Four years ago, Nebraska filed a motion in the Supreme Court seeking permission to file a complaint against Colorado over issues involving Colorado’s passage of legislation that legalized the recreational use of marijuana in contravention of federal law. Nebraska alleged that its interests as a state were harmed by that legislation.
The Supreme Court denied the motion.
Justice Clarence Thomas dissented from the denial, and he was joined in his dissent by Justice Samuel Alito.
Chief Justice Roberts, and Justices Scalia, Kennedy, Breyer, Ginsburg, Kagan, and Sotomayor were together in denying the motion.
Justices Scalia, Kennedy, and Ginsburg are no longer on the Court.
What Justice Thomas wrote in his dissent is something that I was not aware of until doing a bit of research on the claims raised by Texas, and looking more closely at the Supreme Court’s jurisprudence on its “original jurisdiction.”

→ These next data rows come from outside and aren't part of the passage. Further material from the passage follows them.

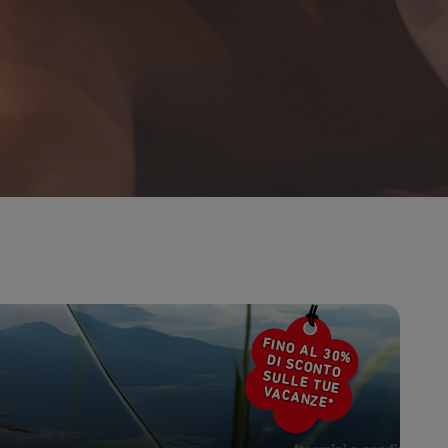
en
Sab
Dom
Lun
Mar
Mer
Gio
Ven
4
5
1
2
11
12
4
5
6
7
8
9
18
19
11
12
13
14
15
16
25
26
18
19
20
21
22
23
25
26
27
28
29
30
FINO AL 30%
DI SCONTO
SULLE TUE
VACANZE*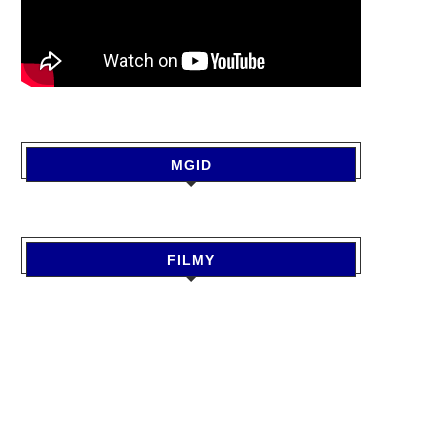
MGID
FILMY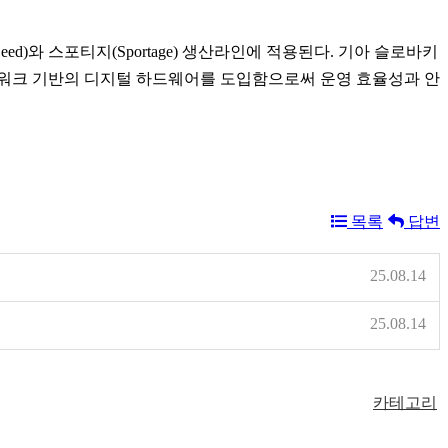
d)와 스포티지(Sportage) 생산라인에 적용된다. 기아 슬로바키
네트워크 기반의 디지털 하드웨어를 도입함으로써 운영 효율성과 안
목록
답변
25.08.14
25.08.14
카테고리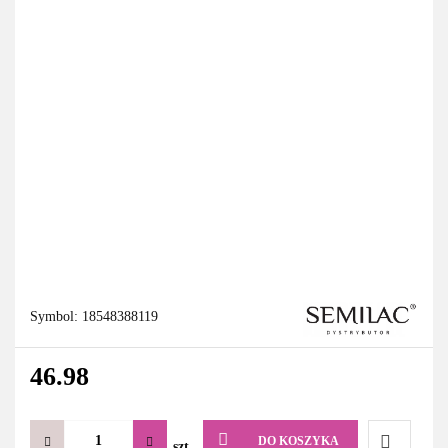
Symbol:
18548388119
46.98
DO KOSZYKA
szt.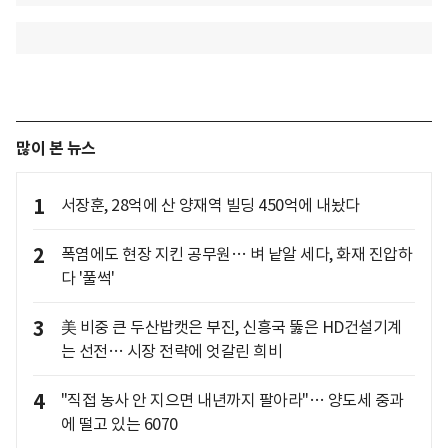
많이 본 뉴스
1
서장훈, 28억에 산 양재역 빌딩 450억에 내놨다
2
폭염에도 현장 지킨 공무원… 벼 낱알 세다, 화재 진압하
다 '풀썩'
3
美 비중 큰 두산밥캣은 부진, 신흥국 뚫은 HD건설기계
는 선전… 시장 전략에 엇갈린 희비
4
"직접 농사 안 지으면 내년까지 팔아라"… 양도세 중과
에 떨고 있는 6070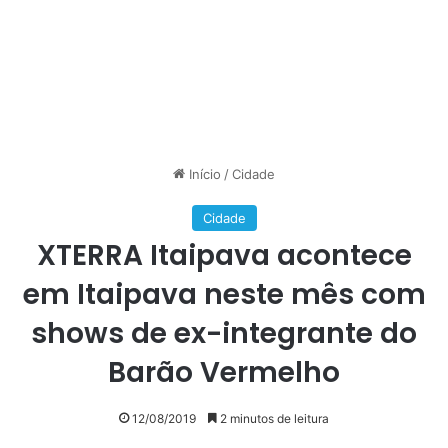
Início
/
Cidade
Cidade
XTERRA Itaipava acontece
em Itaipava neste mês com
shows de ex-integrante do
Barão Vermelho
12/08/2019
2 minutos de leitura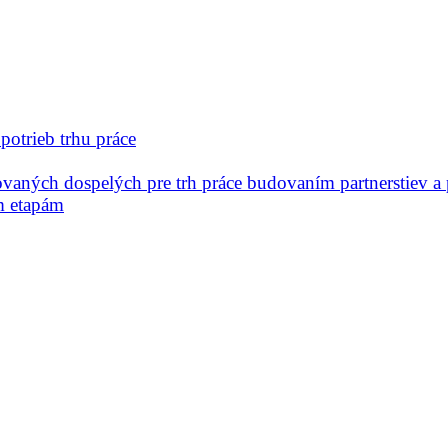
potrieb trhu práce
vaných dospelých pre trh práce budovaním partnerstiev a 
m etapám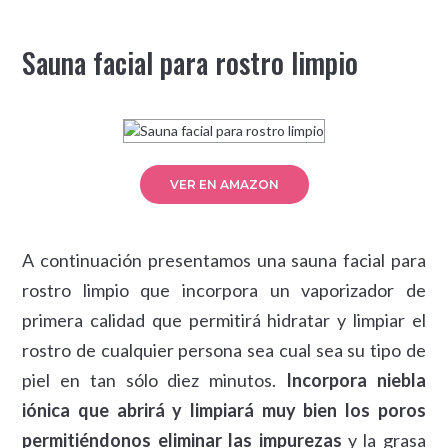
Sauna facial para rostro limpio
VER EN AMAZON
A continuación presentamos una sauna facial para
rostro limpio que incorpora un vaporizador de
primera calidad que permitirá hidratar y limpiar el
rostro de cualquier persona sea cual sea su tipo de
piel en tan sólo diez minutos.
Incorpora niebla
iónica que abrirá y limpiará muy bien los poros
permitiéndonos eliminar las impurezas
y la grasa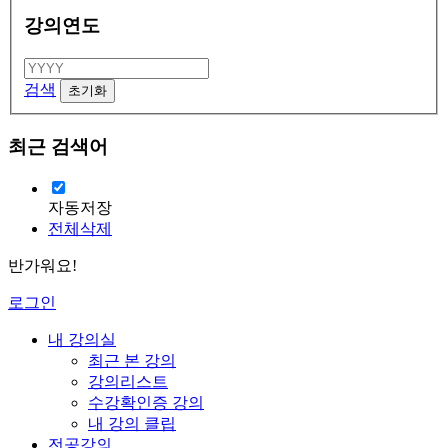
강의연도
검색
최근 검색어
자동저장
전체삭제
반가워요!
로그인
내 강의실
최근 본 강의
강의리스트
수강확인증 강의
내 강의 클립
전공강의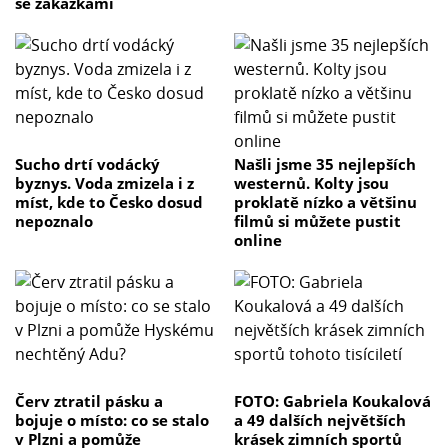
se zakázkami
Sucho drtí vodácký
Našli jsme 35 nejlepších
byznys. Voda zmizela i z
westernů. Kolty jsou
míst, kde to Česko dosud
proklatě nízko a většinu
nepoznalo
filmů si můžete pustit
online
Červ ztratil pásku a
FOTO: Gabriela Koukalová
bojuje o místo: co se stalo
a 49 dalších největších
v Plzni a pomůže
krásek zimních sportů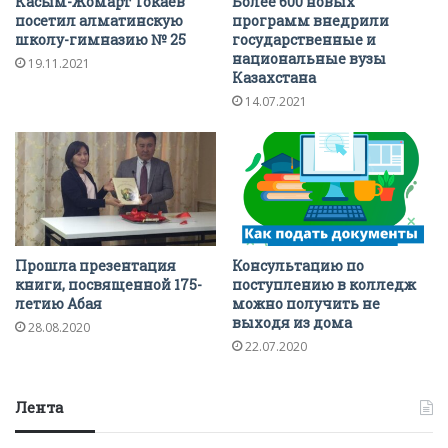
Касым-Жомарт Токаев
Более 600 новых
посетил алматинскую
программ внедрили
школу-гимназию № 25
государственные и
национальные вузы
19.11.2021
Казахстана
14.07.2021
Прошла презентация
Консультацию по
книги, посвященной 175-
поступлению в колледж
летию Абая
можно получить не
выходя из дома
28.08.2020
22.07.2020
Лента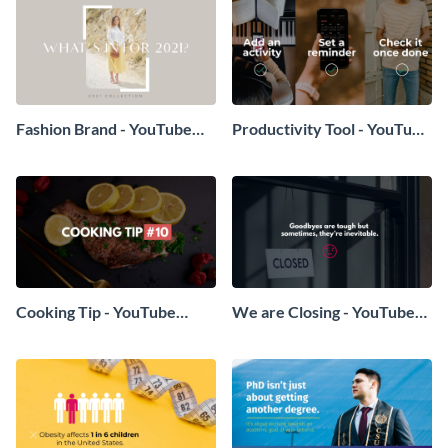
Fashion Brand - YouTube
Productivity Tool - YouTube
Video Ad
Video Ad
Cooking Tip - YouTube
We are Closing - YouTube
Video Ad
Video Ad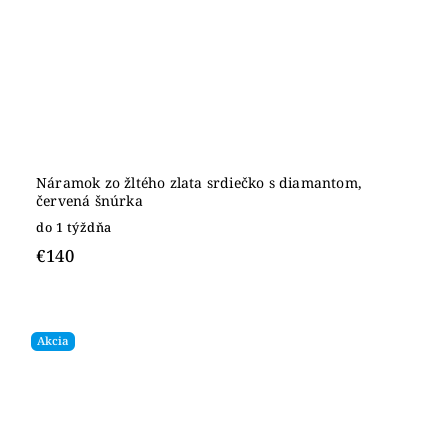
Náramok zo žltého zlata srdiečko s diamantom,
červená šnúrka
do 1 týždňa
€140
Akcia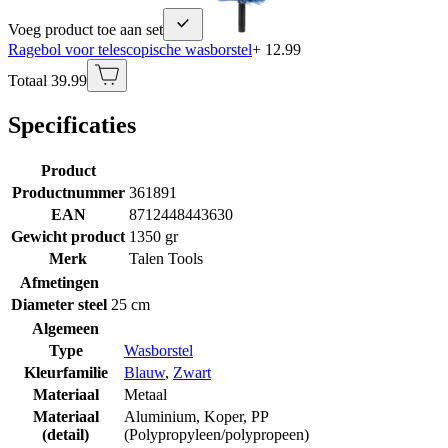
Voeg product toe aan set
Ragebol voor telescopische wasborstel
+ 12.99
Totaal 39.99
Specificaties
Product
Productnummer
361891
EAN
8712448443630
Gewicht product
1350 gr
Merk
Talen Tools
Afmetingen
Diameter steel
25 cm
Algemeen
Type
Wasborstel
Kleurfamilie
Blauw
,
Zwart
Materiaal
Metaal
Materiaal
Aluminium
,
Koper
,
PP
(detail)
(Polypropyleen/polypropeen)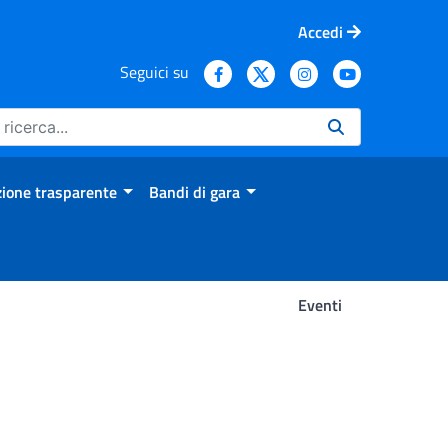
Accedi
Seguici su
ione trasparente
Bandi di gara
Eventi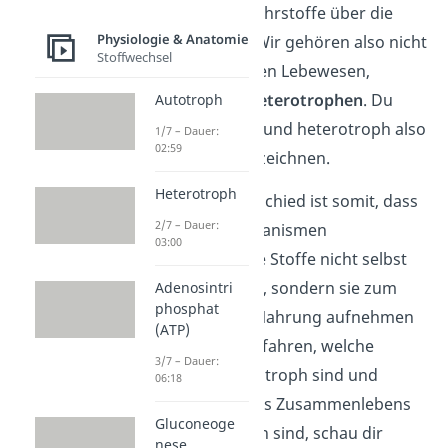
einige wichtige Nährstoffe über die
Physiologie & Anatomie
Nahrung zu uns. Wir gehören also nicht
Stoffwechsel
zu den autotrophen Lebewesen,
sondern zu den
heterotrophen
. Du
Autotroph
kannst autotroph und heterotroph also
1/7 – Dauer:
02:59
als
Gegenteile
bezeichnen.
Heterotroph
Der größte Unterschied ist somit, dass
2/7 – Dauer:
heterotrophe Organismen
03:00
le
bensnotwendige Stoffe nicht selbst
herstellen können, sondern sie zum
Adenosintri
phosphat
Beispiel über die Nahrung aufnehmen
(ATP)
müssen. Um zu erfahren, welche
3/7 – Dauer:
Lebewesen heterotroph sind und
06:18
welche Formen des Zusammenlebens
Gluconeoge
daraus entstanden sind, schau dir
nese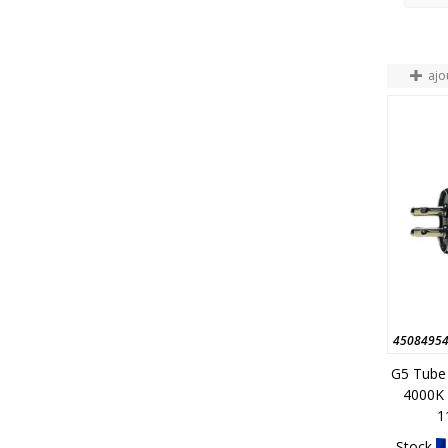
ajo
4508495
G5 Tube
4000K 
1
Stock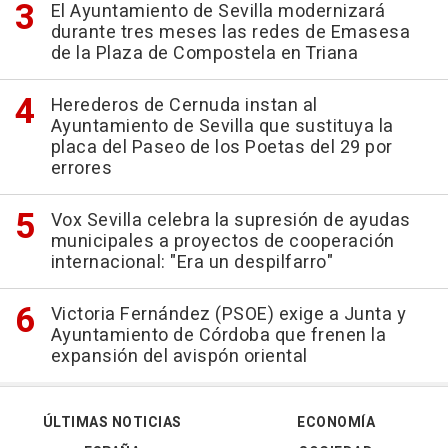
El Ayuntamiento de Sevilla modernizará
durante tres meses las redes de Emasesa
de la Plaza de Compostela en Triana
Herederos de Cernuda instan al
Ayuntamiento de Sevilla que sustituya la
placa del Paseo de los Poetas del 29 por
errores
Vox Sevilla celebra la supresión de ayudas
municipales a proyectos de cooperación
internacional: "Era un despilfarro"
Victoria Fernández (PSOE) exige a Junta y
Ayuntamiento de Córdoba que frenen la
expansión del avispón oriental
ÚLTIMAS NOTICIAS
ECONOMÍA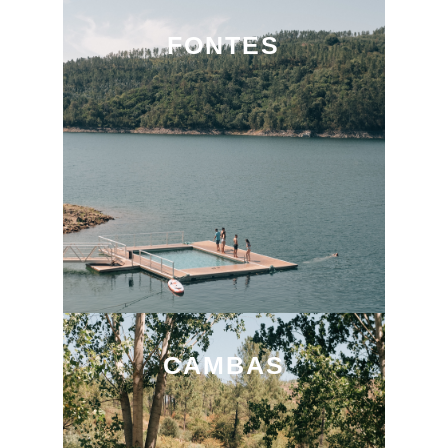
FONTES
CAMBAS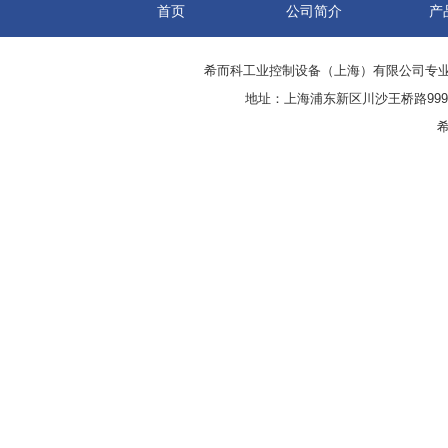
首页
公司简介
产
希而科工业控制设备（上海）有限公司专
地址：上海浦东新区川沙王桥路999号
希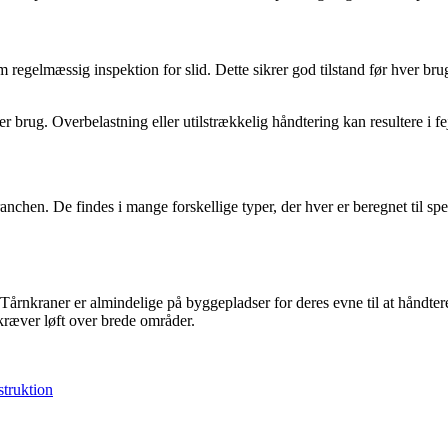
om regelmæssig inspektion for slid. Dette sikrer god tilstand før hver b
 brug. Overbelastning eller utilstrækkelig håndtering kan resultere i fej
nchen. De findes i mange forskellige typer, der hver er beregnet til spec
r. Tårnkraner er almindelige på byggepladser for deres evne til at håndte
 kræver løft over brede områder.
struktion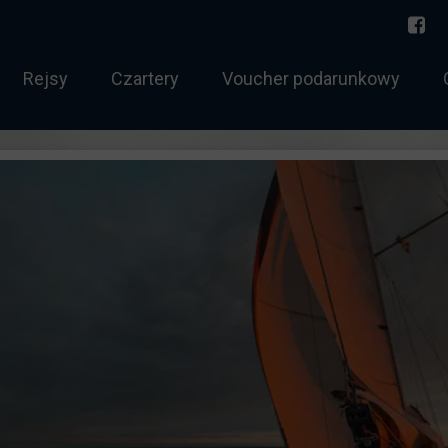
Rejsy
Czartery
Voucher podarunkowy
torowodny
Norwegia 2026
 sternik morski
Bałtyk
 holowania
Rejs jednodniowy
htowy tygodniowy
Zachód Słońca
chtowy weekendowy
Twój rejs
ernik morski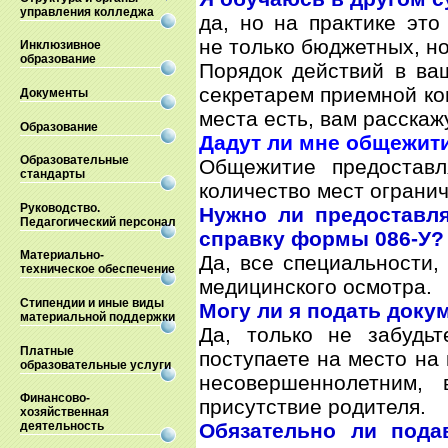
управления колледжа
да, но на практике это
не только бюджетных, н
Инклюзивное
образование
Порядок действий в ва
секретарем приемной ко
Документы
места есть, вам расскажу
Образование
Дадут ли мне общежит
Образовательные
Общежитие предоставл
стандарты
количество мест ограни
Руководство.
Нужно ли предоставл
Педагогический персонал
справку формы 086-У?
Материально-
Да, все специальности,
техническое обеспечение
медицинского осмотра.
Стипендии и иные виды
Могу ли я подать доку
материальной поддержки
Да, только не забудь
Платные
поступаете на место на 
образовательные услуги
несовершеннолетним,
Финансово-
присутствие родителя.
хозяйственная
Обязательно ли пода
деятельность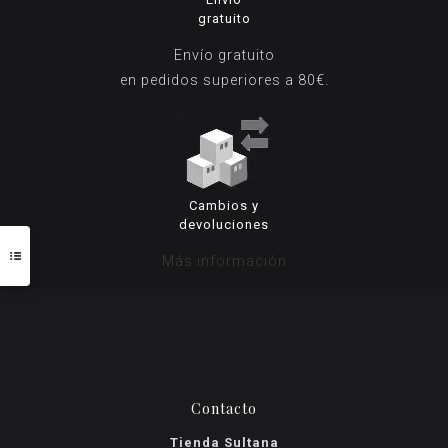
gratuito
Envío gratuito
en pedidos superiores a 80€.
Cambios y
devoluciones
Más información
Contacto
Tienda Sultana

The first paragraph of Justice Thomas’ dissent read as follows:
“Federal law does not, on its face, give this Court discretion to decline to decide cases within its original jurisdiction. Yet the Court has long exercised such discretion, and does so again today in denying, without explanation, Nebraska and Oklahoma’s motion for leave to file a complaint against Colorado. I would not dispose of the complaint so hastily. Because our discretionary approach to exercising our original jurisdiction is questionable, and because the plaintiff States have made a reasonable case that this dispute falls within our original and exclusive jurisdiction, I would grant the plaintiff States leave to file their complaint."
As noted, by joining Justice Thomas’s dissent, Justice Alito signaled he agreed with Justice Thomas’s view on whether the Court must hear cases involving claims made by one state against another state.